Mocking is required when the units used to break the large problem down into smaller parts depend on each other. Put another way, mocking is required when our supposed atomic units of composition are not really atomic, and our decomposition strategy has failed to decompose the larger problem into smaller, independent problems.

When decomposition succeeds, it’s possible to use a generic composition utility to compose the pieces back together. Examples:

  • Function composition e.g., lodash/fp/compose
  • Component composition e.g., composing higher-order components with function composition
  • State store/model composition e.g., Redux combineReducers
  • Object or factory composition e.g., mixins or functional mixins
  • Process composition e.g., transducers
  • Promise or monadic composition e.g., asyncPipe(), Kleisli composition with composeM(), composeK(), etc...
  • etc…

When you use generic composition utilities, each element of the composition can be unit tested in isolation without mocking the others.

The compositions themselves will be declarative, so they’ll contain zero unit-testable logic (presumably the composition utility is a third party library with its own unit tests).

Under those circumstances, there’s nothing meaningful to unit test. You need integration tests, instead.

Let’s contrast imperative vs declarative composition using a familiar example:

// Function composition OR
// import pipe from 'lodash/fp/flow';
const pipe = (...fns) => x => fns.reduce((y, f) => f(y), x);
// Functions to compose
const g = n => n + 1;
const f = n => n * 2;
// Imperative composition
const doStuffBadly = x => {
const afterG = g(x);
const afterF = f(afterG);
return afterF;
};
// Declarative composition
const doStuffBetter = pipe(g, f);
console.log(
doStuffBadly(20), // 42
doStuffBetter(20) // 42
);

Function composition is the process of applying a function to the return value of another function. In other words, you create a pipeline of functions, then pass a value to the pipeline, and the value will go through each function like a stage in an assembly line, transforming the value in some way before it’s passed to the next function in the pipeline. Eventually, the last function in the pipeline returns the final value.

__DATA PROVIDED__.
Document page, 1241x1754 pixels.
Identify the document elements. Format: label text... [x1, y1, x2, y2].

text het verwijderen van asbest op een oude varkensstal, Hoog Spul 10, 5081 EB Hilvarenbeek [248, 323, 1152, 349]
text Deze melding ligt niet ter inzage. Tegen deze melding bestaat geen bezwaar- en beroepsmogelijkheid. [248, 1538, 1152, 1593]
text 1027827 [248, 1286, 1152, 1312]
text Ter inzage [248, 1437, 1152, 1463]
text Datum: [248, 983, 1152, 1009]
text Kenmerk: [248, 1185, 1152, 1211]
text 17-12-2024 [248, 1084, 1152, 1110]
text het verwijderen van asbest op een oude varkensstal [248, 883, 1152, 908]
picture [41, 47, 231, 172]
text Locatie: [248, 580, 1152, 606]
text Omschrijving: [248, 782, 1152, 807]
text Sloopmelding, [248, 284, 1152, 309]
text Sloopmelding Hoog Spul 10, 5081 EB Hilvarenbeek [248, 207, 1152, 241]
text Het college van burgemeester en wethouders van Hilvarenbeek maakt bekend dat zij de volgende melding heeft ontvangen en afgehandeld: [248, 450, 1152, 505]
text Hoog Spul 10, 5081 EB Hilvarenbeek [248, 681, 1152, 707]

__WHAT TO DO__.
• a. Return the stretch of the excerpt on mocking from "Mocking is required when the" through "smaller, independent problems.", copied word for word.
• b. In the excerpt on mocking, list every kind of composition named in the bulleted examples. Leave out what follows each "e.g."

__RESPONSES TO THE TASKS__.
• a.
Mocking is required when the units used to break the large problem down into smaller parts depend on each other. Put another way, mocking is required when our supposed atomic units of composition are not really atomic, and our decomposition strategy has failed to decompose the larger problem into smaller, independent problems.

• b.
Function composition
Component composition
State store/model composition
Object or factory composition
Process composition
Promise or monadic composition